Luckily for us, though, Insecure takes those examples, and then does it better.
With Rae at the center, Insecure has a focused confidence that’s rare for new shows
Again, the focuses of Insecure are familiar ones: Issa is an indecisive 29 year-old dissatisfied with the direction in which her life’s heading, while her best friend Molly (Yvonne Orji) tries to reconcile the gulf between succeeding at her high-powered law firm and flailing around in her romantic life.
The brilliant thing about Insecure is that it acknowledges that these conflicts are more or less inevitable, before moving on to explore them through the very specific perspectives of Issa, Molly, and even Issa’s well-meaning boyfriend, Lawrence (Jay Ellis).
Rae, playing a fictionalized version of herself, slips into the role of Issa with obvious enthusiasm. And while many are — rightly — highlighting the fact that she created and writes the show, Rae’s stellar acting also deserves mentioning, for everything from Issa’s dry disdain for bullshit, to the increasingly confident raps she spits at the mirror to hype herself up, to her heartbreak when things run off the rails.
As Molly and Lawrence, Orji and Ellis each dive fully into their characters, especially Molly’s determined optimism and Lawrence’s scattered focus. Orji in particular is the perfect counterpart to Rae; every one of their characters’s conversations feels like the worn-in, lovingly shit-giving banter of friends so old they can’t be bothered to censor themselves anymore.

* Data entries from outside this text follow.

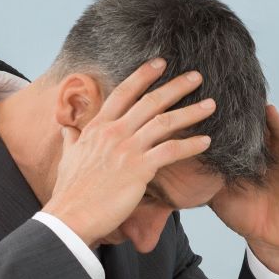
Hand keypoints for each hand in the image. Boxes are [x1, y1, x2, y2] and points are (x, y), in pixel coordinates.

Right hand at [41, 60, 213, 244]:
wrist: (71, 215)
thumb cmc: (71, 191)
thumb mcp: (68, 157)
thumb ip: (72, 139)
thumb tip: (67, 129)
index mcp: (97, 127)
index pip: (123, 93)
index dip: (142, 75)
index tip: (159, 63)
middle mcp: (113, 132)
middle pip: (150, 101)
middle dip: (175, 87)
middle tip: (196, 76)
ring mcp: (127, 149)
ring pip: (164, 122)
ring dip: (191, 112)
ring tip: (210, 105)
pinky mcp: (139, 169)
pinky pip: (171, 151)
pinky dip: (191, 145)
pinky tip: (207, 141)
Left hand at [210, 104, 278, 277]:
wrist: (268, 239)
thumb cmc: (244, 213)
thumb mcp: (216, 192)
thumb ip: (201, 174)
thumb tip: (171, 161)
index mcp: (247, 154)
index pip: (239, 128)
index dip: (229, 114)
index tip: (214, 96)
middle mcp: (267, 153)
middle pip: (262, 127)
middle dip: (253, 111)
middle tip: (240, 93)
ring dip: (278, 124)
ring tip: (269, 109)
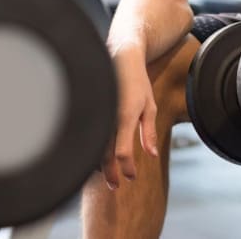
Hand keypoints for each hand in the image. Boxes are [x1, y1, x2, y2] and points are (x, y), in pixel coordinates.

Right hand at [101, 45, 159, 188]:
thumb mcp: (149, 105)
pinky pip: (89, 134)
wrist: (119, 55)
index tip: (131, 177)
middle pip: (104, 154)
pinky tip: (97, 156)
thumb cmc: (137, 81)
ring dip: (99, 164)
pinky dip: (92, 149)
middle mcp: (108, 116)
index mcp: (124, 116)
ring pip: (94, 146)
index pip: (122, 152)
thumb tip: (151, 155)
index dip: (126, 168)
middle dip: (109, 173)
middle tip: (115, 186)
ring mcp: (97, 112)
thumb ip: (148, 132)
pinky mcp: (91, 109)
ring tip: (106, 175)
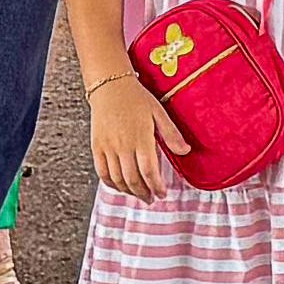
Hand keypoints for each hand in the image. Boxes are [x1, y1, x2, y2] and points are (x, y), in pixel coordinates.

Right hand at [91, 77, 193, 200]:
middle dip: (144, 193)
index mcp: (141, 137)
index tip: (162, 194)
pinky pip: (102, 172)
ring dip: (129, 191)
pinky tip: (120, 186)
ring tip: (139, 194)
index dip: (156, 186)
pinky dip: (111, 183)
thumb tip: (186, 151)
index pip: (149, 170)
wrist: (109, 85)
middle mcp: (123, 145)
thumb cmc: (136, 97)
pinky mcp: (97, 146)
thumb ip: (172, 134)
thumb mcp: (159, 112)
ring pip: (117, 179)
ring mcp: (108, 147)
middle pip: (133, 179)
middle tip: (151, 199)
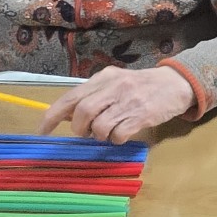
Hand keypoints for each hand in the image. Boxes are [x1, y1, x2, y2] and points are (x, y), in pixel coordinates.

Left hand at [39, 66, 195, 142]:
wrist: (175, 83)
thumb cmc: (140, 86)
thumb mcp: (114, 84)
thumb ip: (92, 96)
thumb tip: (64, 115)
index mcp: (104, 77)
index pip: (71, 97)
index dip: (52, 116)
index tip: (42, 131)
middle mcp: (114, 87)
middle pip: (83, 112)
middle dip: (80, 128)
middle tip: (86, 133)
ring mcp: (128, 101)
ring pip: (100, 127)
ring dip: (100, 135)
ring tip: (109, 131)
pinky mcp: (142, 116)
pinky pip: (119, 135)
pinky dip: (116, 139)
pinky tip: (123, 133)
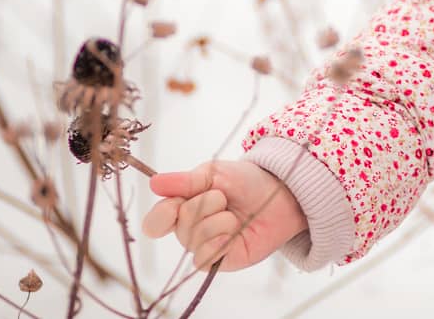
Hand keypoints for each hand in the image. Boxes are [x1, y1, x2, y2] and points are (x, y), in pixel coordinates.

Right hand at [142, 159, 307, 271]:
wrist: (279, 195)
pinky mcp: (220, 261)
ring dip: (219, 221)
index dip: (161, 215)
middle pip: (179, 225)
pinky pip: (204, 259)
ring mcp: (204, 247)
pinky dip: (218, 243)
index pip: (155, 222)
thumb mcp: (215, 173)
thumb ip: (185, 181)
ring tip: (235, 215)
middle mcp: (189, 231)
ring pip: (194, 240)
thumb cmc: (246, 182)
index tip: (174, 204)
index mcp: (182, 208)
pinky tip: (233, 234)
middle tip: (224, 197)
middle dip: (205, 205)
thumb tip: (153, 182)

“Be specific” sounds like a simple thing, but specificity is like really good olive oil; it makes every TV show better, but it’ll feel so natural that you hardly even notice. Being specific rather than defaulting to clichés or benign standbys is an underrated weapon for both comedies and dramas, but it takes a clear vision to find that kind of detail.
Most shows need at least several episodes to get there; Insecure knows what it is and who its characters are right from the start.
Insecure excels at portraying flawed people who aren’t just oblivious jerks
If this sounds glib, let me be clear that this is a really hard thing to write.
Seinfeld is widely considered to be one of the best sitcoms out there because it dared to shove its characters’s myopic narcissism in our cringing, sympathetic faces and still make us laugh. But that came at the cost of making its characters the kind of people who might be fun to overhear at a neighboring table in passing rather than actually spend time with, since they’d probably just rip you to shreds and crack a vicious joke about it.
Though Rae told me during the TCA tour Insecure was inspired in part by Seinfeld co-creator Larry David and Curb Your Enthusiasm, her show manages to walk the line between “flawed” and “obliviously awful” in a way David’s shows never did.
One of the smartest things Insecure does, for example, is refuse to break up Issa and Lawrence in the first episode. While many comedies start with a breakup (and/or an unceremonious job firing), Insecure lets Issa flirt with that possibility before she realizes she doesn’t want to — or maybe just can’t bear it, for now.
As I talked about with Rae at the TCA tour, it would’ve been so much easier to break that couple up and send Issa off on wacky L.A. dating adventures with Molly. But making us live in Issa’s hesitation makes Insecure feel much more intimate, not to mention conflicted as we get to know both Issa and Lawrence better.
And in a bit of a twist, the show doesn’t let Issa — or Molly, or Lawrence, or anyone — get away with their mistakes.
Issa is funny and admirably straightforward, but also indulges her indecisiveness so much that it becomes selfish. Molly’s driven and eager, but sometimes gets so wrapped up in her vision of perfection that she loses sight of what the people around her are actually feeling. Lawrence is smart and kind, but lacks motivation.
In other words: they’re actual, believable people. It’s easy to root for them even as it hurts to watch them stumble — a combination that makes Insecure an immediate force to be reckoned with.
Insecure premieres October 9 on HBO at 10:30 pm. The first episode is currently available on HBO Go and HBO Now.